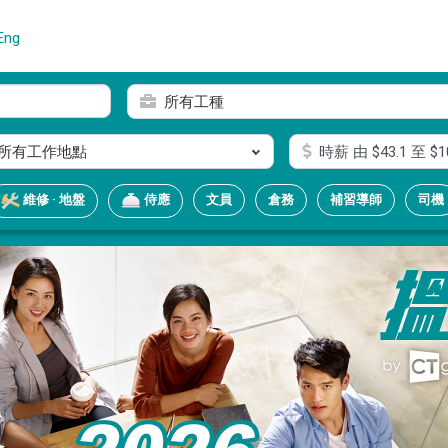
Eng
所有工種
所有工作地點
時薪
由 $
43.1
至 $
1
文員
倉務
補習導師
司機
維修 · 地盤
侍應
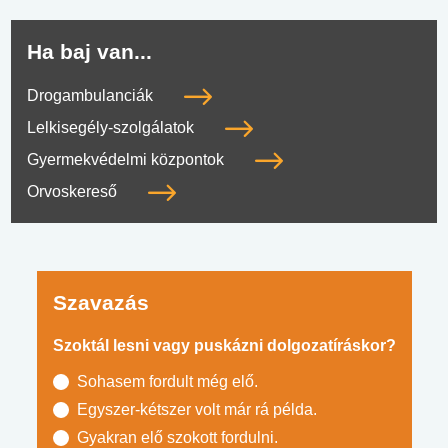
Ha baj van...
Drogambulanciák
Lelkisegély-szolgálatok
Gyermekvédelmi központok
Orvoskereső
Szavazás
Szoktál lesni vagy puskázni dolgozatíráskor?
Sohasem fordult még elő.
Egyszer-kétszer volt már rá példa.
Gyakran elő szokott fordulni.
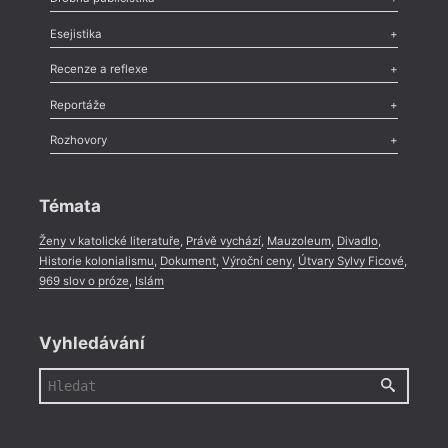
Odlesk
,
Zasláno
,
Nezařazené
,
Novinky v Tvaru
,
Slovo
,
Výročí
,
Esejistika
Nekrolog
,
Glosa
,
Sloupek
,
Pozvánka
,
Literární soutěž
,
Komentář
,
Celá rubrika
Esej
,
Pádlo
,
Úvaha
,
Texty
,
Studie
,
Celá rubrika
Recenze a reflexe
Recenze
,
Dvakrát
,
Horké párky
,
969 slov o próze
,
Reportáže
Méně slov o próze
,
Celá rubrika
Literární zítřky
,
Reportáž
,
Literární život
,
Divadlo
,
Kritický ohlas
,
Rozhovory
Celá rubrika
Rozhovor
,
Anketa
,
Celá rubrika
Témata
Ženy v katolické literatuře
,
Právě vychází
,
Mauzoleum
,
Divadlo
,
Historie kolonialismu
,
Dokument
,
Výroční ceny
,
Útvary Sylvy Ficové
,
969 slov o próze
,
Islám
Vyhledávání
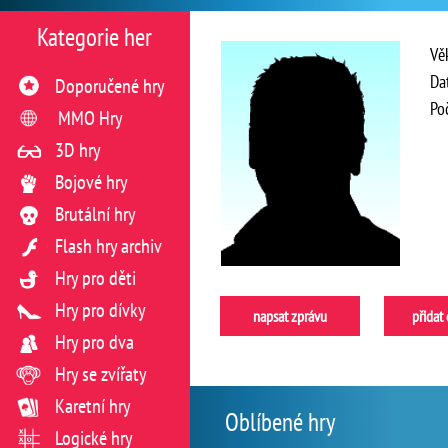
Kategorie her
Vě
Da
Doporučené hry
Po
MMO Hry
3D hry
Bojové hry
Brutální hry
Flash hry archiv
Hry pro děti
Hry pro dívky
napsat zprávu
přidat
Hry pro dva
Hry se zvířaty
Karetní hry
Oblíbené hry
Logické hry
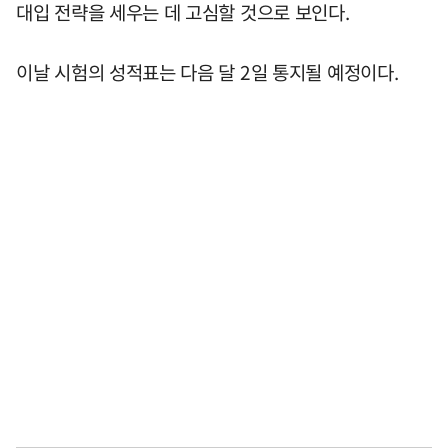
대입 전략을 세우는 데 고심할 것으로 보인다.
이날 시험의 성적표는 다음 달 2일 통지될 예정이다.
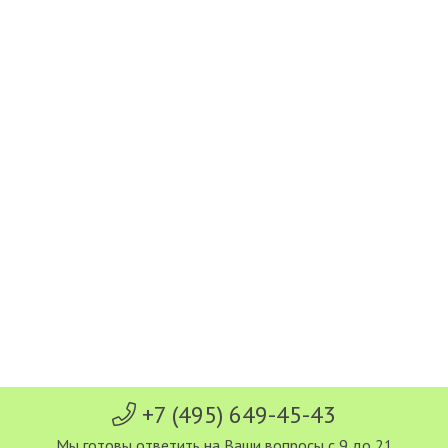
+7 (495) 649-45-43
Мы готовы ответить на Ваши вопросы с 9 до 21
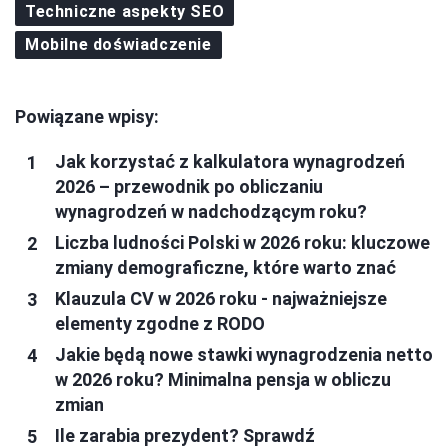
Techniczne aspekty SEO
Mobilne doświadczenie
Powiązane wpisy:
Jak korzystać z kalkulatora wynagrodzeń
2026 – przewodnik po obliczaniu
wynagrodzeń w nadchodzącym roku?
Liczba ludności Polski w 2026 roku: kluczowe
zmiany demograficzne, które warto znać
Klauzula CV w 2026 roku - najważniejsze
elementy zgodne z RODO
Jakie będą nowe stawki wynagrodzenia netto
w 2026 roku? Minimalna pensja w obliczu
zmian
Ile zarabia prezydent? Sprawdź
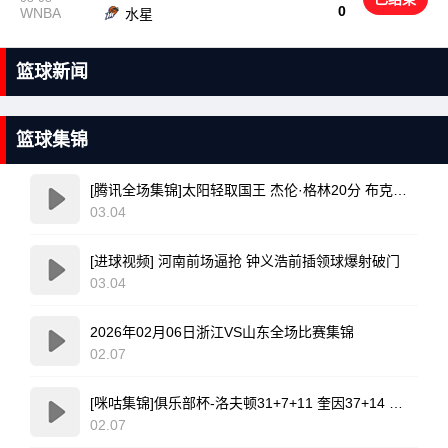
0
WNBA
水星
篮球新闻
篮球集锦
[腾讯全场集锦]太阳轻取国王 杰伦·格林20分 布克复出17+6 威少16+7+4断
03.04
[进球视频] 河南前场逼抢 钟义浩前插领球爆射破门
03.04
2026年02月06日浙江VS山东全场比赛集锦
02.07
[咪咕集锦]俱乐部杯-洛夫顿31+7+11 奎因37+14 上海力克广东
02.07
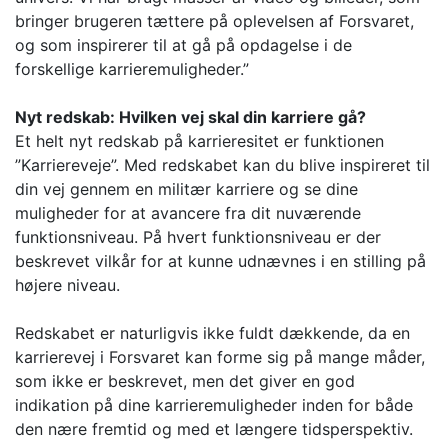
bringer brugeren tættere på oplevelsen af Forsvaret,
og som inspirerer til at gå på opdagelse i de
forskellige karrieremuligheder.”
Nyt redskab: Hvilken vej skal din karriere gå?
Et helt nyt redskab på karrieresitet er funktionen
”Karriereveje”. Med redskabet kan du blive inspireret til
din vej gennem en militær karriere og se dine
muligheder for at avancere fra dit nuværende
funktionsniveau. På hvert funktionsniveau er der
beskrevet vilkår for at kunne udnævnes i en stilling på
højere niveau.
Redskabet er naturligvis ikke fuldt dækkende, da en
karrierevej i Forsvaret kan forme sig på mange måder,
som ikke er beskrevet, men det giver en god
indikation på dine karrieremuligheder inden for både
den nære fremtid og med et længere tidsperspektiv.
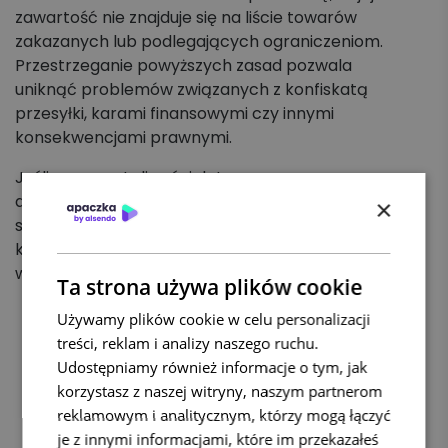
zawartość nie znajduje się na liście towarów
zakazanych lub podlegających ograniczeniom.
Przestrzeganie powyższych zasad pozwala
uniknąć problemów związanych z konfiskatą
przesyłki, karami finansowymi czy innymi
konsekwencjami prawnymi.
Jeśli masz wątpliwości dotyczące
dopuszczalności wysyłki danego towaru,
×
skontaktuj się z naszym Biurem Obsługi Klienta,
które udzieli szczegółowych informacji i
wsparcia.
Ta strona używa plików cookie
Używamy plików cookie w celu personalizacji
treści, reklam i analizy naszego ruchu.
Udostępniamy również informacje o tym, jak
korzystasz z naszej witryny, naszym partnerom
reklamowym i analitycznym, którzy mogą łączyć
je z innymi informacjami, które im przekazałeś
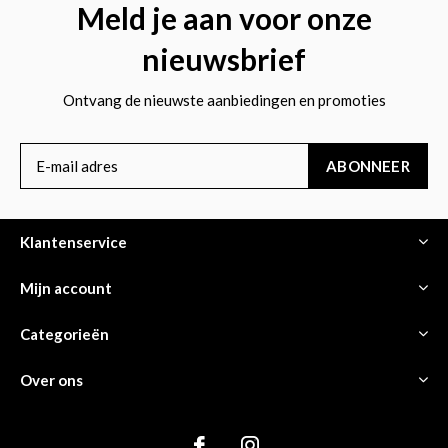
Meld je aan voor onze
nieuwsbrief
Ontvang de nieuwste aanbiedingen en promoties
ABONNEER
Klantenservice
Mijn account
Categorieën
Over ons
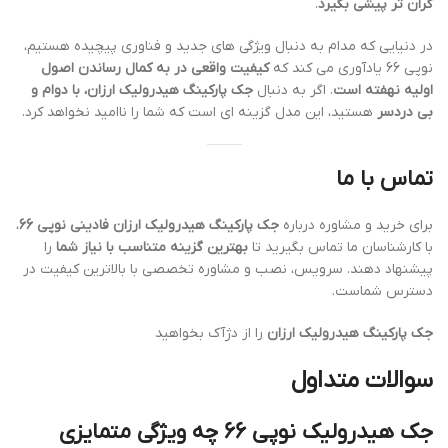
گران تر پیشی بگیرد
.
در دنیایی که مدام به دنبال ویژگی های جدید و فناوری پیچیده هستیم،
نوپی 66 یادآوری می کند که
کیفیت واقعی در به کمال رساندن اصول
اولیه نهفته است
. اگر به دنبال
جک پارکینگ هیدرولیک ارزان، با دوام و
بی دردسر
هستید، این مدل گزینه ای است که شما را ناامید نخواهد کرد.
تماس با ما
برای خرید و مشاوره درباره
جک پارکینگ هیدرولیک ارزان فادینی نوپی 66
،
با کارشناسان ما تماس بگیرید تا
بهترین گزینه متناسب با نیاز شما
را
پیشنهاد دهند. سرویس، نصب و مشاوره تخصصی با بالاترین کیفیت در
دسترس شماست.
جک پارکینگ هیدرولیک ارزان
را از دژآک بخواهید
سوالات متداول
جک هیدرولیک نوپی 66 چه ویژگی متمایزی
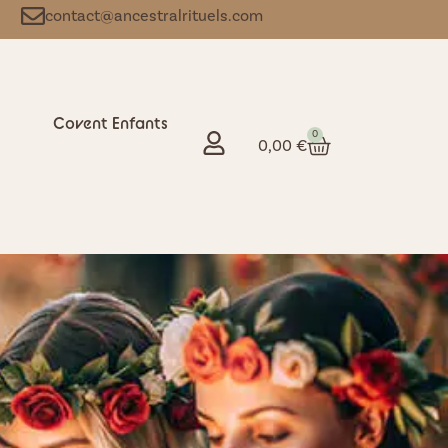
contact@ancestralrituels.com
Covent Enfants
0
0,00
€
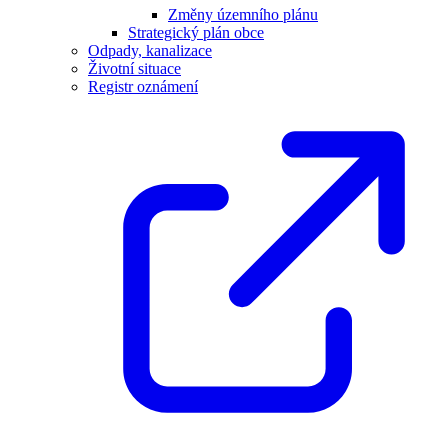
Změny územního plánu
Strategický plán obce
Odpady, kanalizace
Životní situace
Registr oznámení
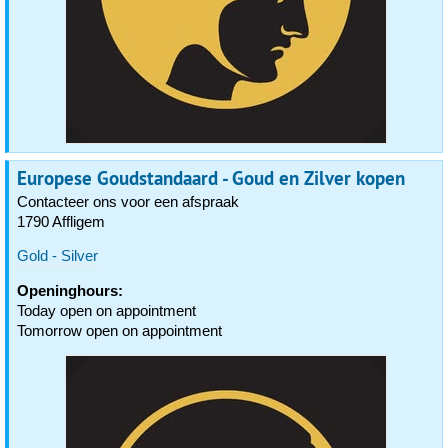
Europese Goudstandaard - Goud en Zilver kopen
Contacteer ons voor een afspraak
1790 Affligem
Gold - Silver
Openinghours:
Today open on appointment
Tomorrow open on appointment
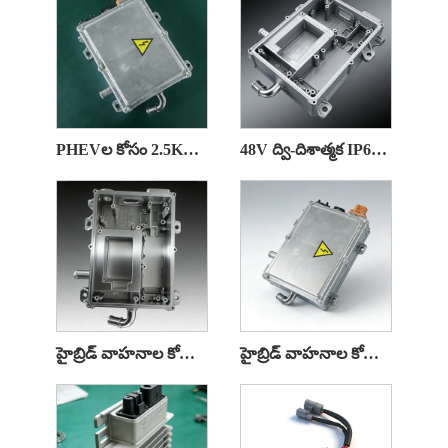
PHEVల కోసం 2.5KW డస్ట్‌ప్రూఫ్ DC/DC కన్వర్టర్
48V ద్వి-దిశాత్మక IP67 హై-ఎఫిషియెన్సీ EV DC/DC కన్వర్టర్
హైబ్రిడ్ వాహనాల కోసం 2KW IP67 రక్షణ DC/DC కన్వర్టర్
హైబ్రిడ్ వాహనాల కోసం 1.5KW IP67 DC/DC కన్వర్టర్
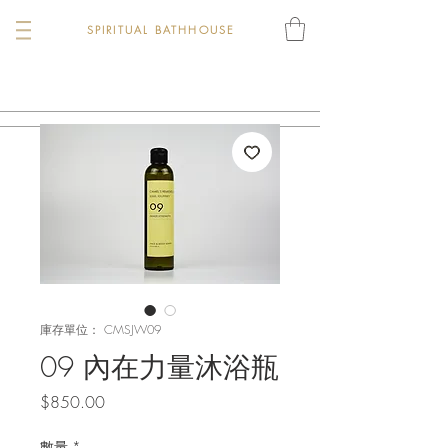
SPIRITUAL BATHHOUSE
庫存單位： CMSJW09
09 內在力量沐浴瓶
價
$850.00
格
數量
*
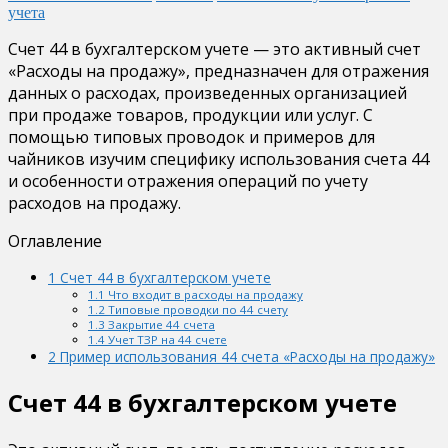
учета
Счет 44 в бухгалтерском учете — это активный счет
«Расходы на продажу», предназначен для отражения
данных о расходах, произведенных организацией
при продаже товаров, продукции или услуг. С
помощью типовых проводок и примеров для
чайников изучим специфику использования счета 44
и особенности отражения операций по учету
расходов на продажу.
Оглавление
1
Счет 44 в бухгалтерском учете
1.1
Что входит в расходы на продажу
1.2
Типовые проводки по 44 счету
1.3
Закрытие 44 счета
1.4
Учет ТЗР на 44 счете
2
Пример использования 44 счета «Расходы на продажу»
Счет 44 в бухгалтерском учете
----
Using the listing above, copy exactly the lines from the one that contains "contact@ancestralrituels.com" through its last line, both included, but not the pictures.

contact@ancestralrituels.com
Covent Enfants
0
0,00
€
Změny územního plánu
Strategický plán obce
Odpady, kanalizace
Životní situace
Registr oznámení
Europese Goudstandaard - Goud en Zilver kopen
Contacteer ons voor een afspraak
1790 Affligem
Gold - Silver
Openinghours:
Today open on appointment
Tomorrow open on appointment
PHEVల కోసం 2.5KW డస్ట్‌ప్రూఫ్ DC/DC కన్వర్టర్
48V ద్వి-దిశాత్మక IP67 హై-ఎఫిషియెన్సీ EV DC/DC కన్వర్టర్
హైబ్రిడ్ వాహనాల కోసం 2KW IP67 రక్షణ DC/DC కన్వర్టర్
హైబ్రిడ్ వాహనాల కోసం 1.5KW IP67 DC/DC కన్వర్టర్
SPIRITUAL BATHHOUSE
庫存單位： CMSJW09
09 內在力量沐浴瓶
價
$850.00
格
數量
*
учета
Счет 44 в бухгалтерском учете — это активный счет
«Расходы на продажу», предназначен для отражения
данных о расходах, произведенных организацией
при продаже товаров, продукции или услуг. С
помощью типовых проводок и примеров для
чайников изучим специфику использования счета 44
и особенности отражения операций по учету
расходов на продажу.
Оглавление
1
Счет 44 в бухгалтерском учете
1.1
Что входит в расходы на продажу
1.2
Типовые проводки по 44 счету
1.3
Закрытие 44 счета
1.4
Учет ТЗР на 44 счете
2
Пример использования 44 счета «Расходы на продажу»
Счет 44 в бухгалтерском учете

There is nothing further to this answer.